Stephen Doughty, the Labour and Cooperative candidate for the Cardiff South and Penarth by-election, was born and brought up in Cardiff and the Vale of Glamorgan. Authentically local, and having also worked with former Cardiff South and Penarth AM Lorraine Barrett, it’s no wonder that Stephen is so well rooted in the community. Not to mention his 25 years of support for Cardiff City FC – where Stephen had one of his first jobs as a 15-year-old looking after the match-day mascots.
Roll on 25 years, and Stephen is the current head of Oxfam Cymru, and has worked for over six years in a range of campaigning roles in international charities including World Vision and Oxfam, as well as work with the Robin Hood Tax campaign and Make Poverty History. Stephen’s bid to become the next Labour and Cooperative MP for Cardiff South and Penarth seems to be building on his natural flair for active campaigning, and bringing others with him.
This has been aided by the success at the recent local elections – where Labour-led authorities were returned in both Cardiff and the Vale of Glamorgan. Cardiff council’s recent announcement that they would become the first local authority in Wales to introduce the living wage – benefitting over 2,000 low-paid council workers – has added real energy to members and supporters alike. It shows that Labour really does make a difference.
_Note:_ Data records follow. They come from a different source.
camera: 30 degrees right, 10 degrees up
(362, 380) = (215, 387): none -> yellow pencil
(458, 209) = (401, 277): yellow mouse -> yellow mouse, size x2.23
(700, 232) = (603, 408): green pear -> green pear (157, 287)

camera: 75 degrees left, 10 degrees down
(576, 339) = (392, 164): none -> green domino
As Stephen, alongside teams of community activists, engages with residents on the doorstep, discussing their concerns and registering supporters, it is clear that people’s primary concern is around the economy, jobs and Tory-Lib Dem cuts to the police. While the Welsh Labour government is using all the powers at its disposal to mitigate the effect of the cuts making their way down the M4, people are clearly aware that this is a double-dip recession made in Downing Street. Former Lib Dem supporters speak of being ‘betrayed’, and even formerly natural Tories comment that David Cameron and George Osborne have ‘no clue’ on what to do about the economy.
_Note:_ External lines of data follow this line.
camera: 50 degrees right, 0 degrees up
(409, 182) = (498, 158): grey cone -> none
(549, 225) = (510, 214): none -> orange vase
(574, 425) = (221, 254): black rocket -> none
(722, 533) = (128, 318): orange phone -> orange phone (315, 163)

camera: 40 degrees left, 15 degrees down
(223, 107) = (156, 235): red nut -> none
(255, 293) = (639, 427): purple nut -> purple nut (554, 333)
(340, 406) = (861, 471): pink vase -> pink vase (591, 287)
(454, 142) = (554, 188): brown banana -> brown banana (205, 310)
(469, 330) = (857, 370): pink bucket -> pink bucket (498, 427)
Stephen’s opposition to regional pay is also seeing Labour gain support from public sector workers right across Cardiff South and Penarth. The plans would mean that public servants, teachers and nurses would face massive reductions in pay; it would also put 9,300 jobs at risk – costing the Welsh economy £660m, and blighting thousands of lives across Wales – a stark contrast to Labour’s introduction of the living wage in Cardiff.
People are also worried about crime and anti-social behaviour. Alun Michael – the MP for Cardiff South and Penarth since 1987 and former home office minister – is standing down to stand as Labour’s candidate for South Wales’ police and crime commissioner. The central narrative of Alun’s and Stephen’s campaigns is fighting the Tory-Lib Dem police cuts.
The Tories and Lib Dems are slashing 750 police officers from the streets of Wales and are also rolling back the police’s powers to reduce antisocial behaviour. This is a fact that is unsurprisingly proving deeply unpopular with communities right across South Wales and in Cardiff South and Penarth in particular. But the Welsh Labour government is doing all it can to fight the cuts to police numbers and is investing in 500 community support officers to be on the beat protecting our neighbourhoods – again demonstrating a stark contrast with the Tory-Lib Dem approach.
People want to know that the people they elect to represent them, be it in parliament or the Welsh assembly, understand their concerns.
With Stephen Doughty, people know just what they’re getting. Someone who is authentically local but with national and international experience, a grafter, an active campaigner and someone who shares their values.